Multi-tenant imports¶
Templates can be shared from a parent tenant (shared_from_tenant_id) so sub-tenants can use them read-only, and individual import runs can target a sub-tenant via target_tenant_id. This is how property managers run the same import template across every property they administer.
curl -X POST "http://localhost:5001/imports/upload" \
-F "template_id=664a..." \
-F "target_tenant_id=664b..." \
-F "file=@products.csv"
The API validates that the current user has access to the target tenant before routing the import.
File sources¶
In addition to HTTP upload, the engine supports polled sources for automated imports (core/file_import/sources.py):
| Source | When to use |
|---|---|
SFTPSource |
Bank files, partner data drops, ERP exports |
WatchedDirectorySource |
Files appearing in a local/mounted directory |
Both return {name, content, size} dicts that can be fed directly into ImportEngine.validate().
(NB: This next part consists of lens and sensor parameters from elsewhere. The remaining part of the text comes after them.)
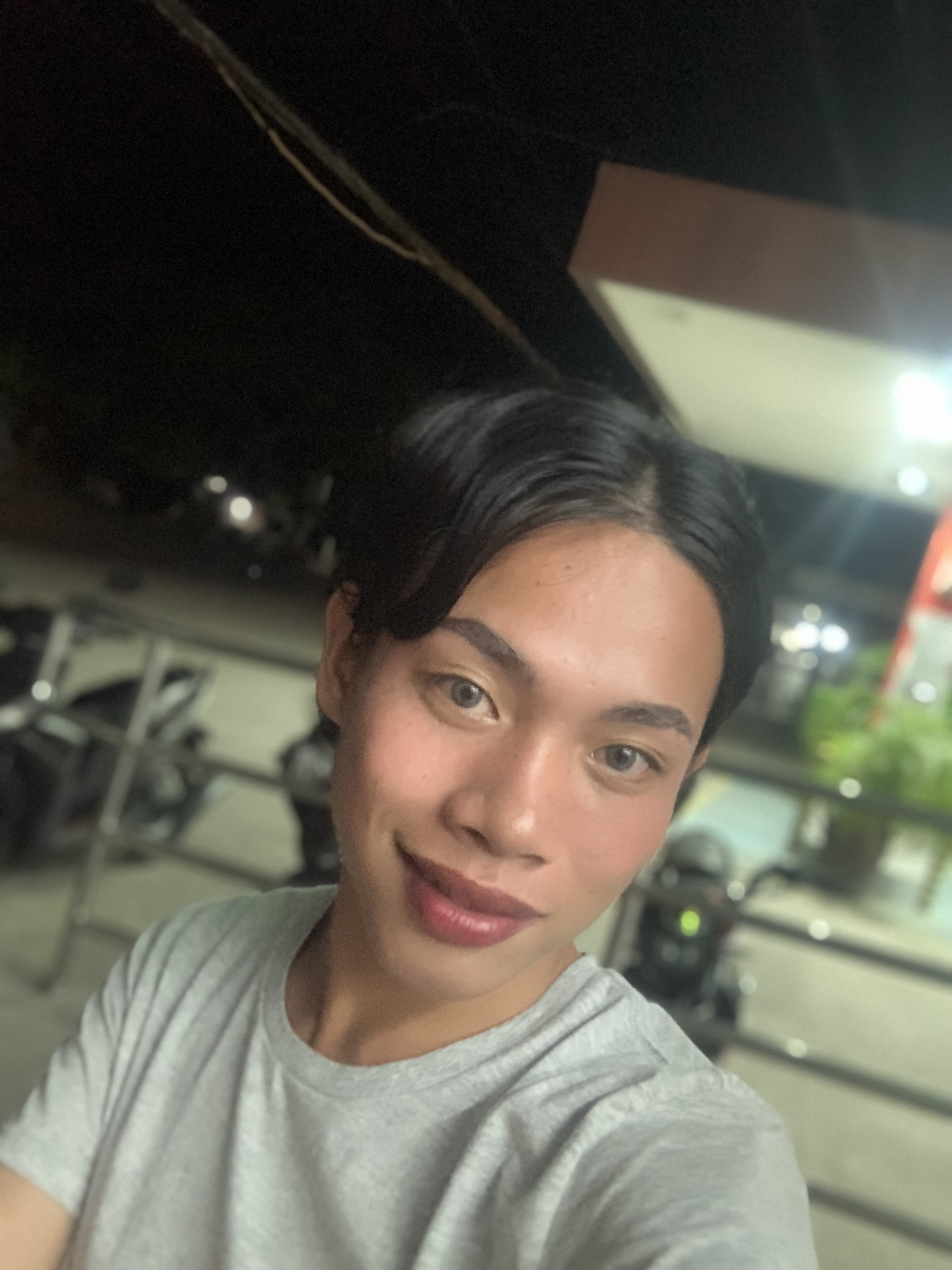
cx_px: 476
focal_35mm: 32
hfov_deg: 44.2
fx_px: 1173
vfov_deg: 56.8
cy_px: 635
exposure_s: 1/24
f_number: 2.2
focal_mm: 2.87
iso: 500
Polling orchestration itself is up to your application — for a ready-made scheduler, see the standalone craft-easy-file-import package.
Configuration reference¶
| Setting | Default | Purpose |
|---|---|---|
FILE_IMPORT_PREVIEW_ROWS |
10 | Number of rows to transform for the preview |
FILE_IMPORT_MAX_ERRORS |
1000 | Stop collecting errors after N |